Dr. Scholes may have earned his PhD in a traditional lab setting, but he has since traded a lab coat for a suit, and uses his scientific knowledge in the political arena of policy-making.
Dr. Scholes earned his PhD in genetics at the University of Liverpool. Dr. Scholes has since pursued a career in science policy, working both at the governmental-level and in health advocacy. The Featured Chat Fridays team was fortunate to speak with Dr. Scholes and learn about his transition from graduate student to Genetics and Public Policy Fellow, and onwards to ASHG’s own Director of Science Policy!
How can trainees gain experience in your field while doing research? What steps are necessary for trainees to get involved in your field?
Scholes: There are opportunities available [in the field of science policy] to you if you're willing to seek them out and volunteer some hours of your time. Look for them at your institution. Does it have a science policy group that invites speakers to give presentations on policy issues? If so, join it. If not, start one. Or, get involved in institutional activities focusing on early-career scientist issues, such as the postdoctoral association. Also, see if there are any opportunities in your institution’s government relations office. You should also look outside your institution, such as volunteering in the office of a member of Congress or state representative, or joining a national organization such as the National Postdoctoral Association.
If you are committed to a career in science policy, you will greatly benefit from a full-time fellowship or paid internship that allows you to work for a period of time in a policy office. ASHG cosponsors a 16-month policy fellowship with the National Human Genome Research Institute (NHGRI; http://www.ashg.org/policy/policy_fellowship.shtml) where the fellow spends time in the U.S. Congress, at ASHG, and at NHGRI. Fellowship applications are accepted between January-April each year! If you are not eligible for the fellowship, you should take a look at NHGRI's list of other fellowship and internship opportunities (http://www.genome.gov/27554538).
If you want to get into policy, experience outside of the lab is so important. It will allow you to figure out what aspects of science policy you enjoy the most, and where your talents lie. It will help you network with people who can advise you or connect you with a job opportunity. And, when you do apply for that job, it will serve to demonstrate your interests and abilities in policy to the employer.
If you could go back to when you were a trainee, what is one piece of advice you would give yourself for your current career?
Scholes: I would tell myself my answer to the previous question!
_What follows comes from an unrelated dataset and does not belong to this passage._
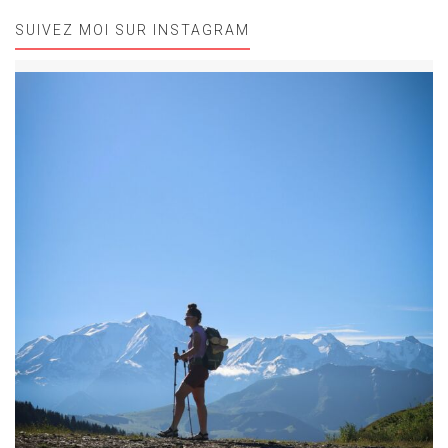
SUIVEZ MOI SUR INSTAGRAM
I would also encourage myself to find out all the different types of science policy jobs that are out there, and to think about which are most appealing.
There are science policy jobs at the National Institutes of Health, in Congress, at the National Academy of Sciences, at numerous patient advocacy groups and professional societies, and so on. I was not aware of all these options when I was a trainee.
Lastly, I would tell myself that, for applying for many policy positions, one's publication record is not nearly as important as it is in academia. Beyond your educational qualifications, prospective employers are looking for policy experience, and that the sooner you gain that experience the better.
Can you describe your transition from trainee to working professional? How did you land your first “real” job?
Scholes: I transitioned from trainee to policy professional via the ASHG/NHGRI policy fellowship that I mentioned. Through the fellowship, I was able to gain policy experience that, combined with my scientific training, gave me the qualifications I needed to be a competitive candidate for policy positions.
My first 'real' job was as a government relations manager at the American Heart Association, which involved advocating for the passage of legislation by Congress on issues such as genetic discrimination. Through the fellowship, I had worked in Congress, and specifically had worked on a bill to prohibit genetic discrimination. I landed the job because I had this experience.
FCF: How did your mentor impact your professional development? What valuable lessons/skills did you learn from them?Scholes: I have to mention two mentors who were very valuable to me as I transitioned from the lab to a career in science policy, namely Tim Leshan and Jo Boughman.
At the time when I was making the transition, Tim was the chief of the Policy and Program Analysis Branch at NHGRI, and Jo was ASHG’s Executive Vice President. Together, they were the mentors of the ASHG/NHGRI Genetics and Public Policy Fellowship when I did that fellowship.
[Tim and Jo] were invaluable to me because of their policy experience and knowledge at a time when I was starting in my career in science policy. They taught me how to be successful working in a policy office, where the work environment is so different from that of a lab. They connected me with all the key players in the genetics policy world. And, they provided me with wonderful guidance when I was looking to land my first permanent science policy position.It’s been a decade since I completed the fellowship, and they have moved on from NHGRI and ASHG, but I still turn to Tim and Jo for advice.